Record excerpts >>
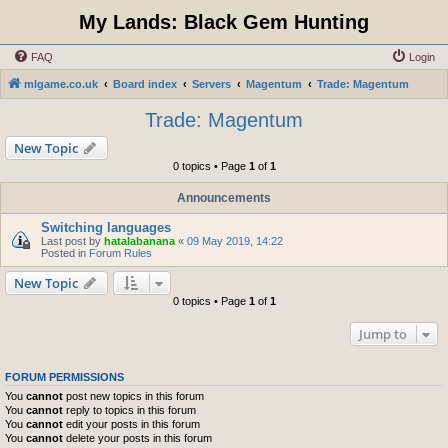
My Lands: Black Gem Hunting
FAQ
Login
mlgame.co.uk
Board index
Servers
Magentum
Trade: Magentum
Trade: Magentum
New Topic
0 topics • Page
1
of
1
Announcements
Switching languages
Last post by
hatalabanana
«
09 May 2019, 14:22
Posted in
Forum Rules
New Topic
0 topics • Page
1
of
1
Jump to
FORUM PERMISSIONS
You
cannot
post new topics in this forum
You
cannot
reply to topics in this forum
You
cannot
edit your posts in this forum
You
cannot
delete your posts in this forum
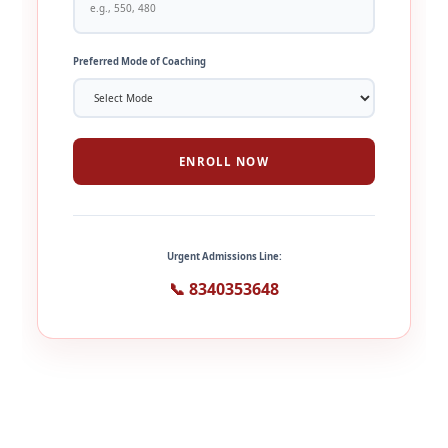
Preferred Mode of Coaching
ENROLL NOW
Urgent Admissions Line:
📞 8340353648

Work task >>
Copy the part that opens with the line containing "Preferred Mode of Coaching" and closes at the end of the entries, changing "Admissions" to "Enrollment" and keeping everything else the same.

Expected answer >>
Preferred Mode of Coaching
ENROLL NOW
Urgent Enrollment Line:
📞 8340353648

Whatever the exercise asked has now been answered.